The University of Bamberg () in Bamberg, Germany, specializes in the humanities, cultural studies, social sciences, economics, and applied computer science.

Campus 
The university is mainly housed in historical buildings in Bamberg's Old Town. These include the former Jesuit college (Theology), the former Hochzeitshaus (History), the old slaughterhouse (Earth Science), the former Bauhof (Communication Studies), and the former fire station (Oriental Studies). The departments of Languages and Literature are partly housed in buildings which once belonged to the Kaiser-Heinrich High School.
The Social Sciences and Economics department and the Business Information Technology and Applied Computer Science department, which accommodate a large proportion of the students, are in Feldkirchenstrasse. The former ERBA cotton mill, on an island in the Regnitz, has been acquired to create student apartments in the red-brick building, as well as in an adjoining new 14,000m2 building.

Organization 

The university today has four faculties:
Faculty of Humanities
Faculty of Social Sciences, Economics and Business Administration
Faculty of Human Sciences and Education
Faculty of Information Systems and Applied Computer Science

An agreement between Bavaria and the Vatican saw the faculty of Catholic Theology restructured as an institute which places a greater emphasis on teacher training. In 2005, the Social Work course transferred to Coburg University of Applied Sciences.

**TASK INSTRUCTIONS**.
1. According to the passage on the University of Bamberg, which former building houses Earth Science?
2. Rewrite the section of the University of Bamberg passage that begins at the words "The Social Sciences" and ends after "new 14,000m2 building.", putting "textile mill" in place of "cotton mill".
3. Write the next part of the passage on the University of Bamberg, starting after its final sentence.

[Saved data entries]
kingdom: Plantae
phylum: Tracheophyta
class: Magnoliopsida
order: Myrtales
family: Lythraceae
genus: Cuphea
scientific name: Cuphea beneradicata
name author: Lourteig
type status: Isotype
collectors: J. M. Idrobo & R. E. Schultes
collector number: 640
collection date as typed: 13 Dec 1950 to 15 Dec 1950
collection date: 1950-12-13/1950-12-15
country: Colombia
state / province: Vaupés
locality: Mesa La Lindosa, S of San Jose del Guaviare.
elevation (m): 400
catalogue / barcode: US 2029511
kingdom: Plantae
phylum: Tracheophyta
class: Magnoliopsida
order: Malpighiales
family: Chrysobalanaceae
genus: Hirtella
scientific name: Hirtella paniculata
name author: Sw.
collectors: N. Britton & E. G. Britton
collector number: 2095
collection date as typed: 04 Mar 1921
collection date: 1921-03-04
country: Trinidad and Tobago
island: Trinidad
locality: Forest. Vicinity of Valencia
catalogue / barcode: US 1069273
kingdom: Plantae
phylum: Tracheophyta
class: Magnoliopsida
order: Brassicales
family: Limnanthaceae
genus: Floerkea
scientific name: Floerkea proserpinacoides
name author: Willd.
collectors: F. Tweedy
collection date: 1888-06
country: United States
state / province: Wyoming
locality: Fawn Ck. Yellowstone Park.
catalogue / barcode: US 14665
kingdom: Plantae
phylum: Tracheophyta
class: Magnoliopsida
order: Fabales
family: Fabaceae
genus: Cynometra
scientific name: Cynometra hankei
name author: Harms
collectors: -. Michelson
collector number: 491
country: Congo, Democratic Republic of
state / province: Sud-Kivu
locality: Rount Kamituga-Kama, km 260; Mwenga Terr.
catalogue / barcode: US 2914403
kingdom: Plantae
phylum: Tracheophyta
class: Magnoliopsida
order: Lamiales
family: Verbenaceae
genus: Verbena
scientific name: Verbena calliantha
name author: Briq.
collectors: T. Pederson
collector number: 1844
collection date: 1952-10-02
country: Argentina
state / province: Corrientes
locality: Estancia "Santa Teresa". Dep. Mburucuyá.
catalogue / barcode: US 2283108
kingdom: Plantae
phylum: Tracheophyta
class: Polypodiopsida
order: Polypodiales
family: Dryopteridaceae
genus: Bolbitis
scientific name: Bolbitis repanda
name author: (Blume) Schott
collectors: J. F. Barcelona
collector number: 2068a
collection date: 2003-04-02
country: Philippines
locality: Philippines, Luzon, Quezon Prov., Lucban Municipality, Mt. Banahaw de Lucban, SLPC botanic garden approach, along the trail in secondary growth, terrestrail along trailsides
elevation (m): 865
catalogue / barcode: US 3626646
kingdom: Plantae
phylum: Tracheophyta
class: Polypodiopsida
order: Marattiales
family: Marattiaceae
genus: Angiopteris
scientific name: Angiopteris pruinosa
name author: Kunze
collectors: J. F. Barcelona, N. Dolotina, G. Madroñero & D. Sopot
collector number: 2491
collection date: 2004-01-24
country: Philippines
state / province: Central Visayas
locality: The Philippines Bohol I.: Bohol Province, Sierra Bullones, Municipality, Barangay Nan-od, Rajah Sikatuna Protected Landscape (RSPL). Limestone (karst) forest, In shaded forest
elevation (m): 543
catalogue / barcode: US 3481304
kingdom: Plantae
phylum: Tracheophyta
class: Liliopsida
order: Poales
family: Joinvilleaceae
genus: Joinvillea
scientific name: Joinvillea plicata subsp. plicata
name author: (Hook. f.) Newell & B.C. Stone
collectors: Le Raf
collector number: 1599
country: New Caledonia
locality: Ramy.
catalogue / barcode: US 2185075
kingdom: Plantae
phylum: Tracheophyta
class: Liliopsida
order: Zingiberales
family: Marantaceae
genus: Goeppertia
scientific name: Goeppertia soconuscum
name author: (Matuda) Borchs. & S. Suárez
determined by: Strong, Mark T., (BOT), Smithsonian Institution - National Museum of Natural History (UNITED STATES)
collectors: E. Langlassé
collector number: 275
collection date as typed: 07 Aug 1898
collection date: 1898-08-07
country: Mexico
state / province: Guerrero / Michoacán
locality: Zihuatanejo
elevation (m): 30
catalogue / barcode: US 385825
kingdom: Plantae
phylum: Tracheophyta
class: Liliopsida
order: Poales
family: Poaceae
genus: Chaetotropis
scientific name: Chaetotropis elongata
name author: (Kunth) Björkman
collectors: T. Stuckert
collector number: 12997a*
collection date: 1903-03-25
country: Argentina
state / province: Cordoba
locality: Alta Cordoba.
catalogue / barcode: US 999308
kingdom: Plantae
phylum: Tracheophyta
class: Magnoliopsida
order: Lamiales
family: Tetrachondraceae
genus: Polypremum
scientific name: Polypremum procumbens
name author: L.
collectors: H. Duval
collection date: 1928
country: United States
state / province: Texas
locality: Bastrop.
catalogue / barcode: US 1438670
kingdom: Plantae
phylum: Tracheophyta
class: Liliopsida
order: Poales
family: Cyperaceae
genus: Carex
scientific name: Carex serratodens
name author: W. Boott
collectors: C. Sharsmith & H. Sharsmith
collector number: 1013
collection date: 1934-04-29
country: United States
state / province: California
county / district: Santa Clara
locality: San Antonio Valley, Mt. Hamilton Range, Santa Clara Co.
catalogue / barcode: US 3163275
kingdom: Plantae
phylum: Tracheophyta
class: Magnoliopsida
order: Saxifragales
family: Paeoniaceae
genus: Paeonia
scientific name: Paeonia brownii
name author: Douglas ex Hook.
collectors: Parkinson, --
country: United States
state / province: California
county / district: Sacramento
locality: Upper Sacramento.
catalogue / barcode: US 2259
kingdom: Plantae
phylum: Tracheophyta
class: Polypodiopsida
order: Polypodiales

**ANSWERS BY ITEM NUMBER**.
1. The old slaughterhouse houses Earth Science.

2.
The Social Sciences and Economics department and the Business Information Technology and Applied Computer Science department, which accommodate a large proportion of the students, are in Feldkirchenstrasse. The former ERBA textile mill, on an island in the Regnitz, has been acquired to create student apartments in the red-brick building, as well as in an adjoining new 14,000m2 building.

3.
Academics

Disciplines 
Language-based area studies, including Oriental Studies and Slavonic Studies
Medieval Studies; Archaeology (Prehistoric, Roman Provinces, Medieval); Cultural Heritage Conservation
Behavioural sciences: Sociology, Political Science, Psychology
Economics and Business Administration, with an emphasis on European Economics
Applied Computer Science

The main areas of curricular focus, to which subjects across faculties contribute, are:
Education and Life Planning
The Individual and Society
Languages and Cultures
Business and Markets

Rankings and reputation 
In the 2012 Wirtschaftswoche ranking, the Faculty of Social Sciences, Economics, and Business Administration is ranked 20th in business administration (Betriebswirtschaftslehre) and 11th in economics (Volkswirtschaftslehre).

Partner universities 
The University of Bamberg currently has cooperation agreements with approximately 300 academic institutions in more than 60 countries (March 2018).

The European network includes the University of Cambridge and the University of Oxford. The University holds partnerships in Australia with the University of Sydney, in the US with Harvard University, as well as in Asia with the Chinese Xi'an Jiaotong University, the Korea University, and the Japanese Sophia University.

Johann Baptist von Spix International Professorship

The University of Bamberg created the Johann Baptist von Spix professorship in 2015. The professorship is named for an alumnus of the university and eminent biologist and ethnographer. The professorship was created in an effort to increase the institution's international scholarly collaboration. Recipients of the professorship teach a class, conduct research, provide professional development opportunities to graduate students, and offer public presentations.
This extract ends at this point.